START Dataset records

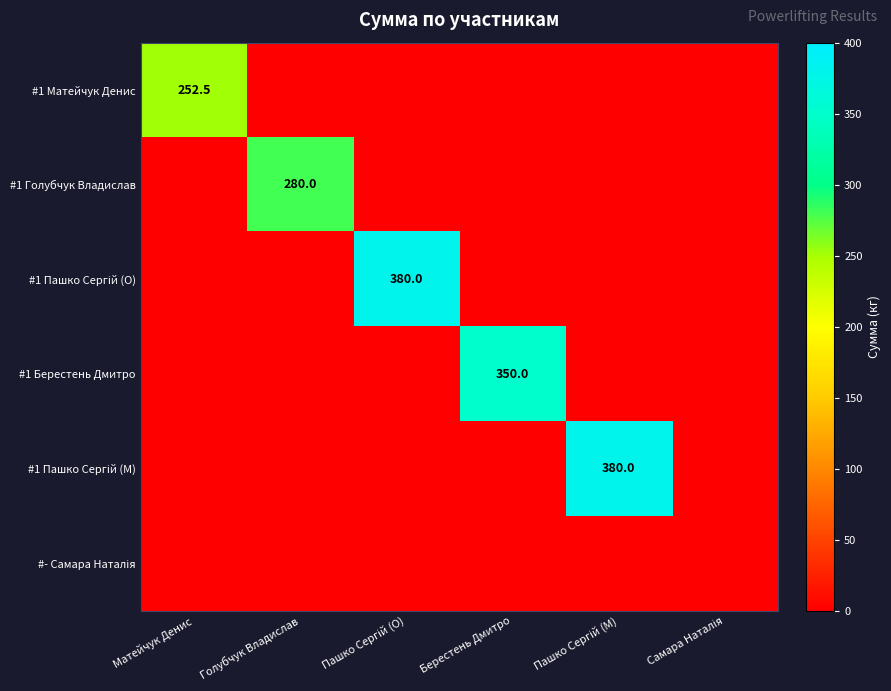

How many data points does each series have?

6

END Dataset records
START Dataset records

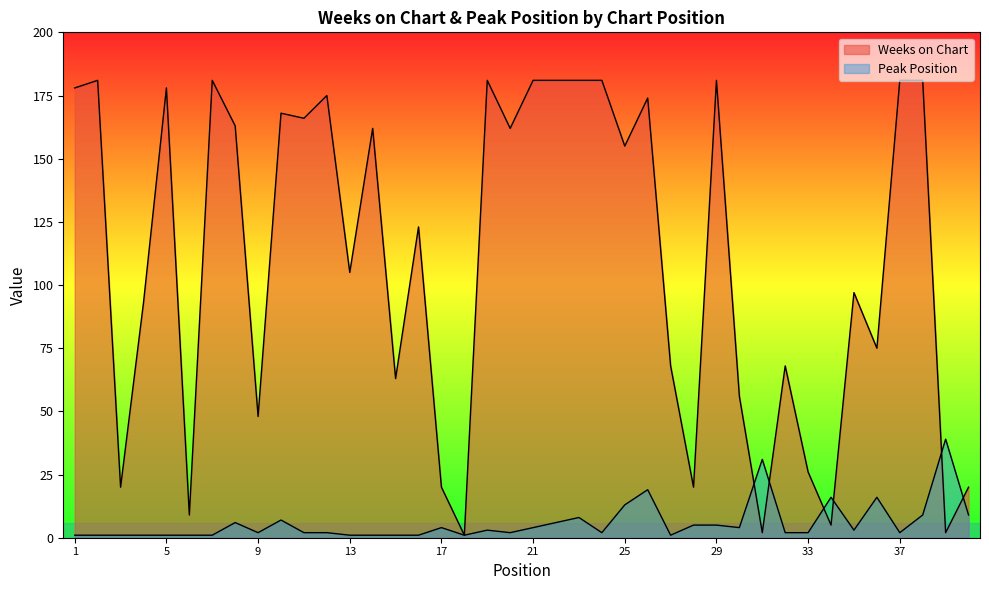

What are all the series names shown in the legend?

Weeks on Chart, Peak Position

END Dataset records
START Dataset records

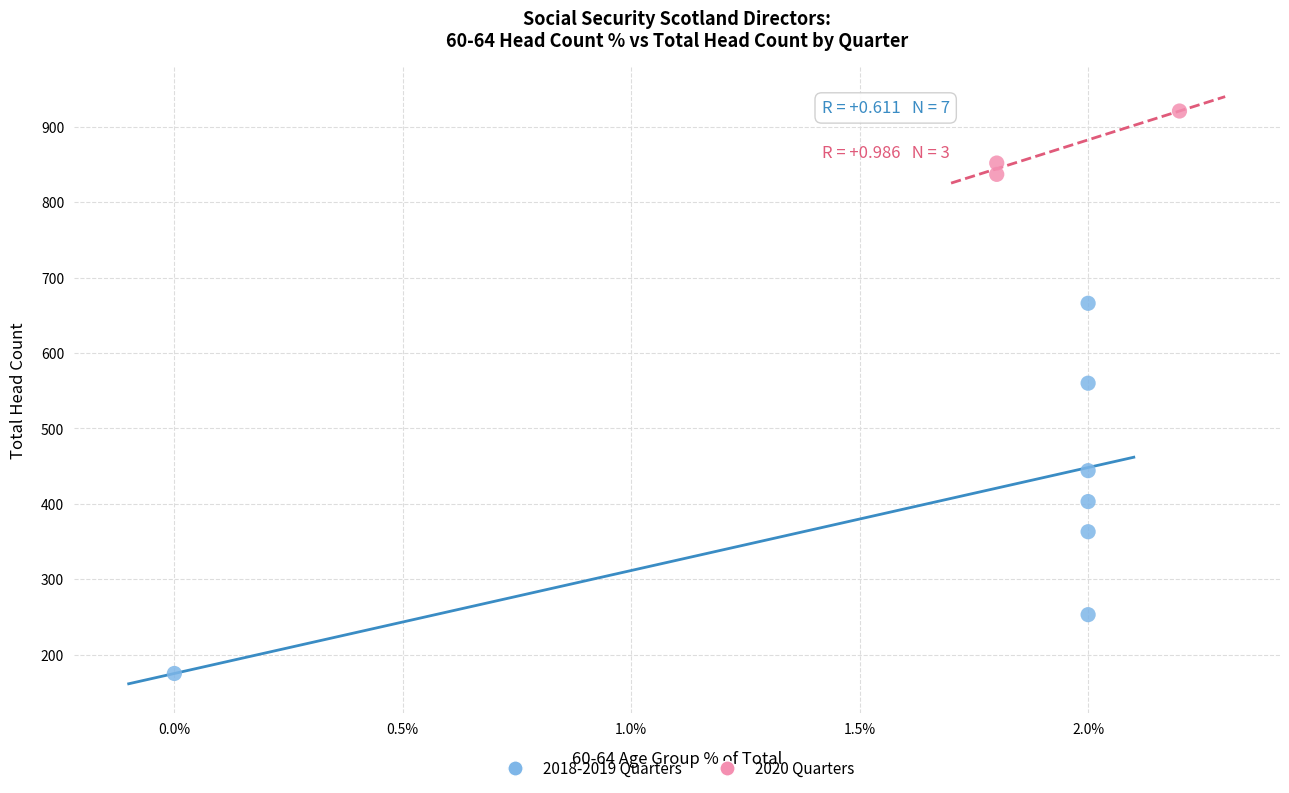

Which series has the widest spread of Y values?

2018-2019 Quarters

END Dataset records

Assigned task:
Give the items starting at the line containing "Which series has" and ending at the line containing "2018-2019 Quarters" as a JSON list of strings, one string per line, with blank lines left out.

Solution for this task:
[
  "Which series has the widest spread of Y values?",
  "2018-2019 Quarters"
]